§ EXERCISE GOAL
If a line in the listing below holds the word "center", it counts toward the total; report that total alone.

RECORDED DATA below:

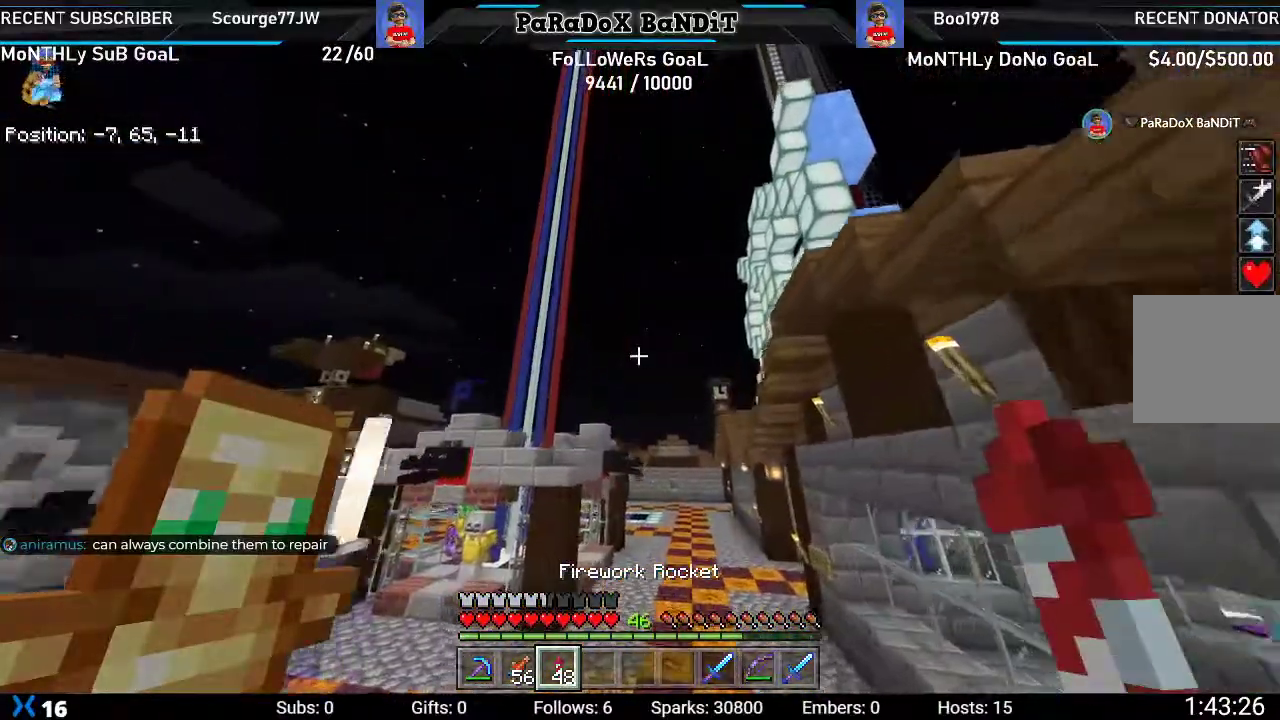
{"buttons": [], "left_stick": "up", "right_stick": "center", "events": [[33, "A", "up"], [83, "L2", "up"], [133, "A", "down"], [133, "L2", "down"], [267, "A", "up"], [283, "L2", "up"]]}
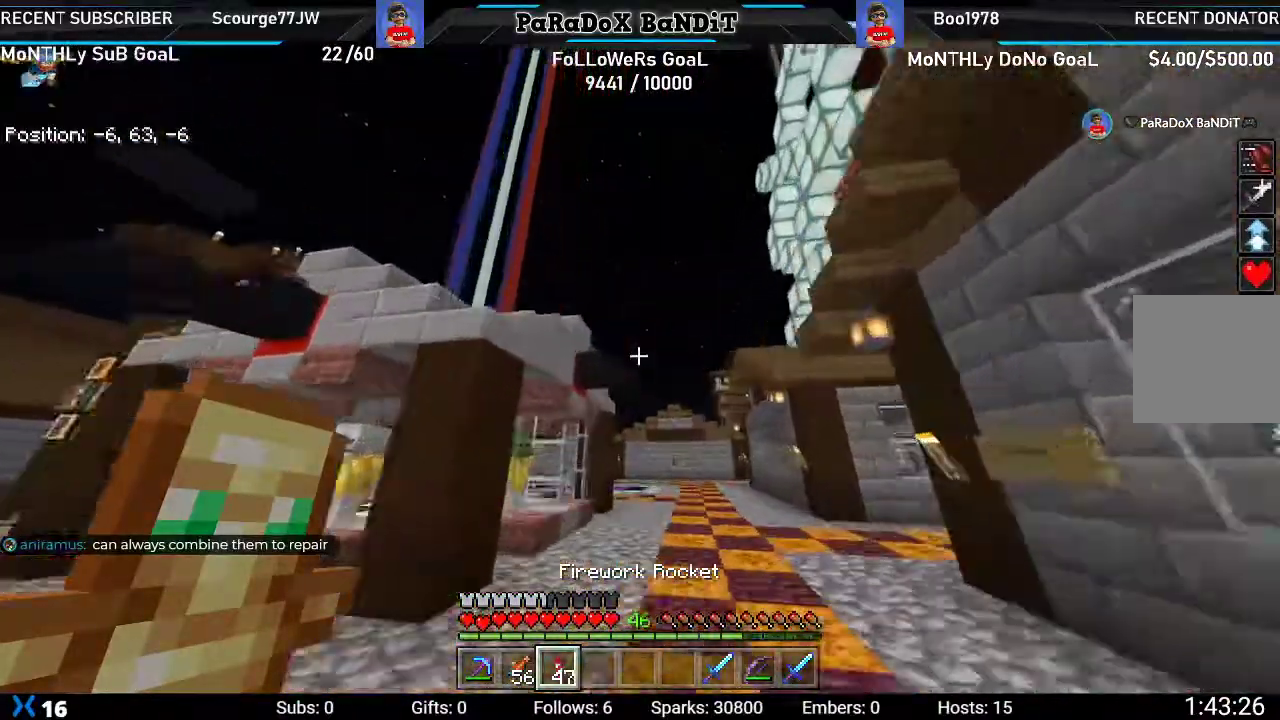
{"buttons": [], "left_stick": "up", "right_stick": "up-left", "events": [[450, "right_stick", "up-left"]]}
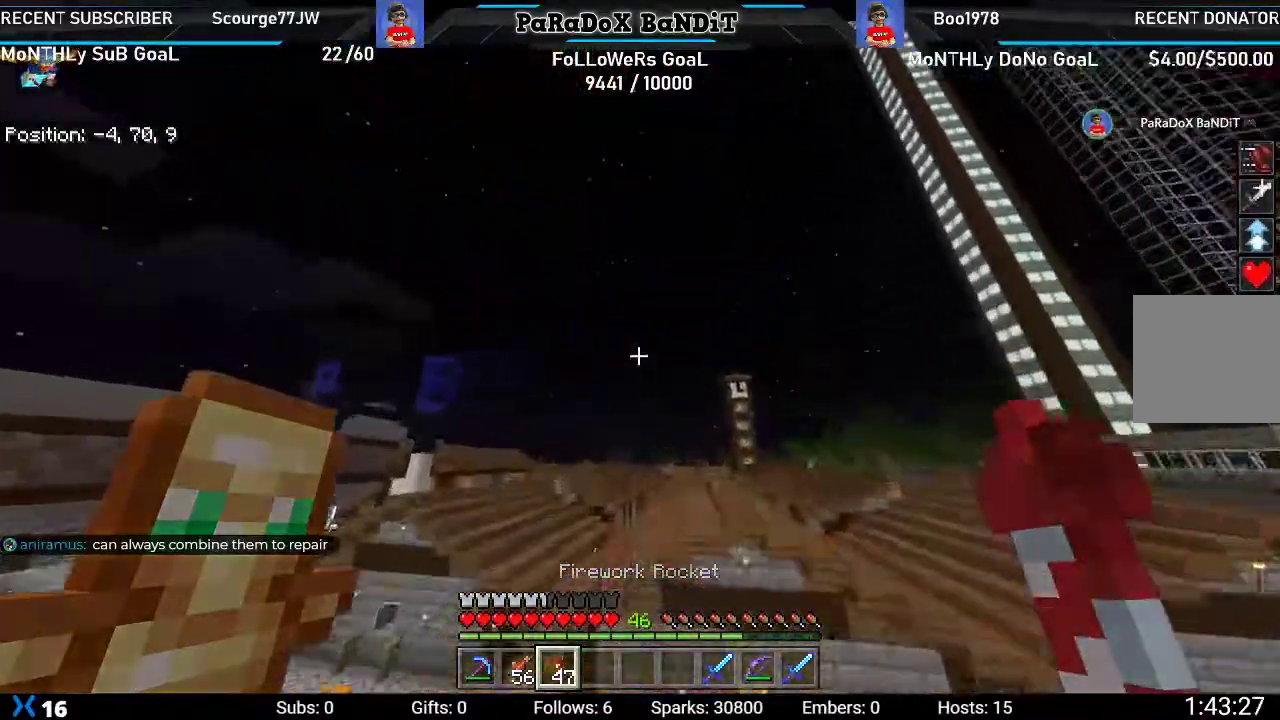
{"buttons": [], "left_stick": "center", "right_stick": "up", "events": [[50, "left_stick", "center"], [317, "right_stick", "center"], [417, "right_stick", "up"]]}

End of RECORDED DATA.

§ TASK ANSWER
2